Posted by Jen Habley in Check this out!.

Posted on behalf of the AASL Research and Statistics Committee, written by Heather Moorefield-Lang and Jody Howard

Members of the AASL community were asked to participate in a National Center for Literacy Education (NCLE) survey in October 2012. This survey focused on how school librarians collaborate with peers and other members of their professional learning community both as teachers and learners. The results were very informative.

small_ncle_infographic_1Results from this survey show that over half of us in the profession of school librarianship take part in some sort of professional learning, whether that be through professional reading, conversing with peers and mentors via avenues of social media, collaborating on lessons, or participating in online educator groups. Conferences, such as ALA, AASL and those at the state and county level, workshops, co-planning lessons, online sharing of ideas, and professional learning networks hold the most weight for us in our professional practice. To collaborate with other educators the top tools are Google Docs, Facebook, Pinterest, Twitter, Edmodo, and PBWorks.

The above information is only a portion of the AASL Executive Summary report prepared by Sung Un Kim and Andre Taylor, members of the AASL Research and Statistics Committee. The full summary is linked to this blog post and makes for very enlightening reading into the collaborative habits of school librarians as well as the motivation behind our work such as Common Core State Standards and Standards for the 21st-Century Learner. Knowing this information about ourselves is important because so many school librarians are working individually in their own spaces. They feel as though they are running a school library program alone. It is good to know that there is a network of librarians ready and willing to work with you to help your library and you no matter where you are.

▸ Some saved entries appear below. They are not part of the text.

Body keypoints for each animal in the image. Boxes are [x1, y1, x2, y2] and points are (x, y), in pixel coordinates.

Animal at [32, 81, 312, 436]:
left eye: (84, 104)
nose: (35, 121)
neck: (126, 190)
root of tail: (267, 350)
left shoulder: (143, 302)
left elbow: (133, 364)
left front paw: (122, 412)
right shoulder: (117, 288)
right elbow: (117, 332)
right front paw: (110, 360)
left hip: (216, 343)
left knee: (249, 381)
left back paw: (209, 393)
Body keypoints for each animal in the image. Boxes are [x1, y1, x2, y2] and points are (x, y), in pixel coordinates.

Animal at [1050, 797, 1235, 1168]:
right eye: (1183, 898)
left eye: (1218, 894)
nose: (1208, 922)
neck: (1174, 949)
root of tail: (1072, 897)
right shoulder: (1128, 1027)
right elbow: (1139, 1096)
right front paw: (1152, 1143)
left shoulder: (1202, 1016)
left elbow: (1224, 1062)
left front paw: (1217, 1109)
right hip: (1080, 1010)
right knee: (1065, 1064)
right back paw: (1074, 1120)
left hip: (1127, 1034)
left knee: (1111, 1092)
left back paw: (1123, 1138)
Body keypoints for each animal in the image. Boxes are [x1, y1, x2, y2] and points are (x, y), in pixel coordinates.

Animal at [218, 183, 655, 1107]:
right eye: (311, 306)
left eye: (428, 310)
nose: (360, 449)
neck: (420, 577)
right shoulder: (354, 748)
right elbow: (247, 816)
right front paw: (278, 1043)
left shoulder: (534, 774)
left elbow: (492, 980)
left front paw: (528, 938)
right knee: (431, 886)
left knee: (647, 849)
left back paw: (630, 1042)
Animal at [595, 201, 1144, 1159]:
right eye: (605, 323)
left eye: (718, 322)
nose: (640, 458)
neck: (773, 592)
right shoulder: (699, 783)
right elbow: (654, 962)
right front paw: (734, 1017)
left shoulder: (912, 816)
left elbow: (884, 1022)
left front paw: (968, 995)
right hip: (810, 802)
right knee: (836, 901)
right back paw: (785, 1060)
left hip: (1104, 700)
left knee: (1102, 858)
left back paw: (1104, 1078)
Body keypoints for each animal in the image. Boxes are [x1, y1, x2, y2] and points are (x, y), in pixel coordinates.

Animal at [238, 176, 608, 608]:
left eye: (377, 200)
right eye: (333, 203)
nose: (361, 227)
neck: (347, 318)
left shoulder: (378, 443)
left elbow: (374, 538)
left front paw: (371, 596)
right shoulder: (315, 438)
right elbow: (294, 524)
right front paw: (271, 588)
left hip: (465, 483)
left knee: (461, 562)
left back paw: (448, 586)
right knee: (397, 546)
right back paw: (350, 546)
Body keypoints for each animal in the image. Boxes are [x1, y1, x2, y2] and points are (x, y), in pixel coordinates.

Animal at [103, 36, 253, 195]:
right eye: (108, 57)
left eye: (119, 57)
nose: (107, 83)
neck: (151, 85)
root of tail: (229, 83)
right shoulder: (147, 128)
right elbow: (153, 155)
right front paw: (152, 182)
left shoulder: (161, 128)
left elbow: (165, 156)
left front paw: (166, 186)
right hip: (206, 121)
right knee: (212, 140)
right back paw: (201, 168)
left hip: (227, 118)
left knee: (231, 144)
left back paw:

Professional reading gives all of us in the field the opportunity to share our experiences and learn from others. Social media lets us share, almost immediately, what we are doing and glean from the professional practices of our peers. Between blogs, tweets, Facebook statuses, Pinterest boards, and Reddit conversations, there is more going on than any one of us can keep up with. Online courses, webinars, e-courses, classes, and even MOOCs give school librarians the chance to grow in the latest information being offered. If you are willing to reach out and learn there are those willing to equally reach out and share. You are never truly alone in your space. That is why knowing about these avenues, information and online tools is so important. There is so much available that we can become overwhelmed about what we can really handle. As individuals we should choose what works for us and what we can incorporate into our daily lives. When considering all of the tools and information available, be sure to consider using executive summaries such as this one as they present synthesized information in a meaningful way.